What an interesting story Judith, so enjoyed reading it. I was in Girl Guides with you. (Margaret Morgan)
Dear Margaret. Thank you for your welcome response. I’m so glad you enjoyed my story. Thanks so much for making yourself known. I remember our Brownies and Girl Guides years with much fondness. Best wishes, Judy.
Hi, Judith,
Nice to read a family history story. More interesting because I lived in Townsville for over 40 years and have also been writing my family’s history for the last 40 years (now 1200 pages).
Bob Harris
Dear Bob. Thanks for your response to the latest story on my blog. I’m glad you enjoyed reading this family history story. I’m interested to read that first, you lived in Townsville for 40 years, and second, that you have been writing your family history for 40 years! The latter is some marathon! I’d love to hear more about your research and writing. You might like to let me know. Kind regards, Judy.
Such an interesting account Judith. I love the old letters from family members and treasure those of my mother. They say it is a lost art, writing letters, but I also mourn the loss of the “history” to be found within them. They have helped me crash through the odd brickwall in research. I loved the kisses at the bottom of your Dad’s letter, encouraging Bevan to count 😉
Hi Judy. A lovely account of your dad’s working life. Times were certainly tough in those early days to make a living to support the family. I remember your Dad well. I worked at Union Fidelity Trustees in Quay St straight after finishing school in 1968 and if I remember correctly your Dad engaged the firm I worked for to undertake his tax return each year. Always impeccably dressed with perfect posture!
I remember the shop in East St – (I think opposite the PO and maybe next to Nev Conway the jeweller) and bought many a piece of fruit from it for my lunch.

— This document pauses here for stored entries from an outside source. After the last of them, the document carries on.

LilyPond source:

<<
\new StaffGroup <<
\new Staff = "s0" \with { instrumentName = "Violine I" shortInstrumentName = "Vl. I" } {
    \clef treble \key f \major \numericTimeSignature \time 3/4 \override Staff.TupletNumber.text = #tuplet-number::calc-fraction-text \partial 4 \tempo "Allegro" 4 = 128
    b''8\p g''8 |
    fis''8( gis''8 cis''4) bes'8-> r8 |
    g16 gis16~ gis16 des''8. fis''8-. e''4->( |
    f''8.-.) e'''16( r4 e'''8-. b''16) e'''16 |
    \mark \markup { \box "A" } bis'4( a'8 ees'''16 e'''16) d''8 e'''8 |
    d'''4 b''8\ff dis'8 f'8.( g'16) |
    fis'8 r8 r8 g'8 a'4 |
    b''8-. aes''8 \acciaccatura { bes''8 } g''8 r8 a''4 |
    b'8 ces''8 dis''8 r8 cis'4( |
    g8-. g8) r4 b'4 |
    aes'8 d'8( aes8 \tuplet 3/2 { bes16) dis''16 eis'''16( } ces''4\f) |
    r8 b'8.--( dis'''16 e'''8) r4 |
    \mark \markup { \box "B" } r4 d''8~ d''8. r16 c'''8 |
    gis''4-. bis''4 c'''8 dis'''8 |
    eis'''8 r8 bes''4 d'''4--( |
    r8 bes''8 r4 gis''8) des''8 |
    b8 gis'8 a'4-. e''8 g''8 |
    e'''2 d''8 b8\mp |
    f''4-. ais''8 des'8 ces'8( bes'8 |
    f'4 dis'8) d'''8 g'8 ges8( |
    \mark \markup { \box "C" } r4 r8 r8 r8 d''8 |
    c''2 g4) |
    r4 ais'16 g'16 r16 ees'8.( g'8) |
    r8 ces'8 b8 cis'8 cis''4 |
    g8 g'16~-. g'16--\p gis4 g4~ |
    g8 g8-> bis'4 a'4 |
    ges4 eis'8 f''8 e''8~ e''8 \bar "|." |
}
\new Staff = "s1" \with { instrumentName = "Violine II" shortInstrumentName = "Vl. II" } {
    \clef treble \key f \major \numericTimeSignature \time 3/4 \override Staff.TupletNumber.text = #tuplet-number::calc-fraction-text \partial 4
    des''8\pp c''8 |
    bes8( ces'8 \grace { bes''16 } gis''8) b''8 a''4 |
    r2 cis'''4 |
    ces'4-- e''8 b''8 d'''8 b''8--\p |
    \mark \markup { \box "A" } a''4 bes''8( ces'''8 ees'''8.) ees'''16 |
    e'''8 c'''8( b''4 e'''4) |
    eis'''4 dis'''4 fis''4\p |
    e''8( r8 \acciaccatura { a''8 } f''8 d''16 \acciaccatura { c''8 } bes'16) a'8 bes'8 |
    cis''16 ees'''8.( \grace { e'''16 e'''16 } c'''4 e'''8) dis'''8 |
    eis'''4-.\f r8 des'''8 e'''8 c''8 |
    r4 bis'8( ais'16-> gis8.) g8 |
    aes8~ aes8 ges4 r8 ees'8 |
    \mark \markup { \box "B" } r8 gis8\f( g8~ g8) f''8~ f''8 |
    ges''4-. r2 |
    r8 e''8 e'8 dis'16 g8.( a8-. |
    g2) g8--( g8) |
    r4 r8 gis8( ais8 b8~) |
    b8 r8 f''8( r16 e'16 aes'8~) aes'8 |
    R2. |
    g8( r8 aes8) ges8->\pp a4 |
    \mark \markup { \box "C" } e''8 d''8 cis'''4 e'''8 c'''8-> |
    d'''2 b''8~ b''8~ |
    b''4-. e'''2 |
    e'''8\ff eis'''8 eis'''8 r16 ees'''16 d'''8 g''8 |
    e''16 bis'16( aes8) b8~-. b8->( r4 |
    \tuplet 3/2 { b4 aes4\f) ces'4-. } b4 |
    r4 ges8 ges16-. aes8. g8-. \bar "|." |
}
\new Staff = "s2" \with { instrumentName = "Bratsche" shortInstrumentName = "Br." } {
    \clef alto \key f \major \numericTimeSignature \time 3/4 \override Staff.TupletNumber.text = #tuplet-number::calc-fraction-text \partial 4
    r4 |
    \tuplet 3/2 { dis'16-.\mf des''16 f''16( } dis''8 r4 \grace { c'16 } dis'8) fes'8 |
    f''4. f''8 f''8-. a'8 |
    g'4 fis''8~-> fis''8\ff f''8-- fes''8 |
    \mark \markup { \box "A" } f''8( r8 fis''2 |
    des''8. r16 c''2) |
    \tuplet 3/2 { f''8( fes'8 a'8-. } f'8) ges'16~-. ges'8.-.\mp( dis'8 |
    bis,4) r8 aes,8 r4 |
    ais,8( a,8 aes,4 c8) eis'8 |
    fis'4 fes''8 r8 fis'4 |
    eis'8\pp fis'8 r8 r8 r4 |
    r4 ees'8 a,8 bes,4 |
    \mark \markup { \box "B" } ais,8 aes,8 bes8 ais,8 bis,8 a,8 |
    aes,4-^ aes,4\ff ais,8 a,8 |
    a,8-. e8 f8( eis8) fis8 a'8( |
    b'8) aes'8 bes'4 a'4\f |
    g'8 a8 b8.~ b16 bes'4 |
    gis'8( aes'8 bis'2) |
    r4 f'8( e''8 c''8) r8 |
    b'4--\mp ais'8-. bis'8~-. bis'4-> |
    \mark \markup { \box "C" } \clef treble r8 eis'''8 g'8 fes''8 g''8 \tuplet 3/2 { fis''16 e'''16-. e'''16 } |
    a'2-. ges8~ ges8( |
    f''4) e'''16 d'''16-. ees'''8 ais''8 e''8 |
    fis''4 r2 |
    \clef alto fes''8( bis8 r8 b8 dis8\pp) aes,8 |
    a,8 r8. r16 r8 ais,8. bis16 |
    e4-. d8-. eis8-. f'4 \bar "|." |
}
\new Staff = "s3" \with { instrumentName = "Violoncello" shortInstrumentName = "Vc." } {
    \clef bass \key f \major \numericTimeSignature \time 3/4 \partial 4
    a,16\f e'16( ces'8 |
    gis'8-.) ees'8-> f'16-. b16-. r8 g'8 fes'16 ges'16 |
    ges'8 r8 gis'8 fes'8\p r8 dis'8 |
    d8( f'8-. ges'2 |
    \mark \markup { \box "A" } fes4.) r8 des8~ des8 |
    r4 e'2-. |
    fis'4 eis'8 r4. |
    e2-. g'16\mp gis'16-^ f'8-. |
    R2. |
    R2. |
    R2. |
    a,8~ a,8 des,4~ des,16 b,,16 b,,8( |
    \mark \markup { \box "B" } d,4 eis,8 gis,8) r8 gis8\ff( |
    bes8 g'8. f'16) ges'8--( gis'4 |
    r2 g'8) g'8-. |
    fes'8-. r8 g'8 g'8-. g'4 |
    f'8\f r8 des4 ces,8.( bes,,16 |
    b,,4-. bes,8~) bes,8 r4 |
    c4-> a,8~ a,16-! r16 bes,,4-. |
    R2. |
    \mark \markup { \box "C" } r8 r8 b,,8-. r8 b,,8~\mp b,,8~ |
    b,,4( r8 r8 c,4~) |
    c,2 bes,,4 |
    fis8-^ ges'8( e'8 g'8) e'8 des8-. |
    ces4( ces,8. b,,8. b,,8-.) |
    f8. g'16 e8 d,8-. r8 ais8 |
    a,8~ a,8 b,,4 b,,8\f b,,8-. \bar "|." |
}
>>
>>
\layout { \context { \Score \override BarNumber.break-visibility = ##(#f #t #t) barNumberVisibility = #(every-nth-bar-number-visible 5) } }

I think I can picture Bevan working there as well but stand to be corrected on that one. Very much enjoyed the read. Thanks again for your wonderful stories. Kind regards Betty
Judy, Your Dad certainly had a lot of interesting jobs in his time. Being a Commercial rep meant that he had to do a lot of travelling. Being based in Rockhampton he had a big area to cover out west up to Cairns out to Mt Isa and many towns in between. The Boyds hotel in Mt Isa is still there and the Seaview hotel in Townsville we had lunch there last year. It is a lovely part of Townsville. Your Mum and Dad both being attached to the armed services and meeting in Brisbane. After living in other places, they returned to Rockhampton to reside and Rannes being the town when your Mum’s family lived. Your Mum even getting into the work force with her Ladies shop It is again a lovely letter of your Family’s life. It was hard times back then. CHEERS.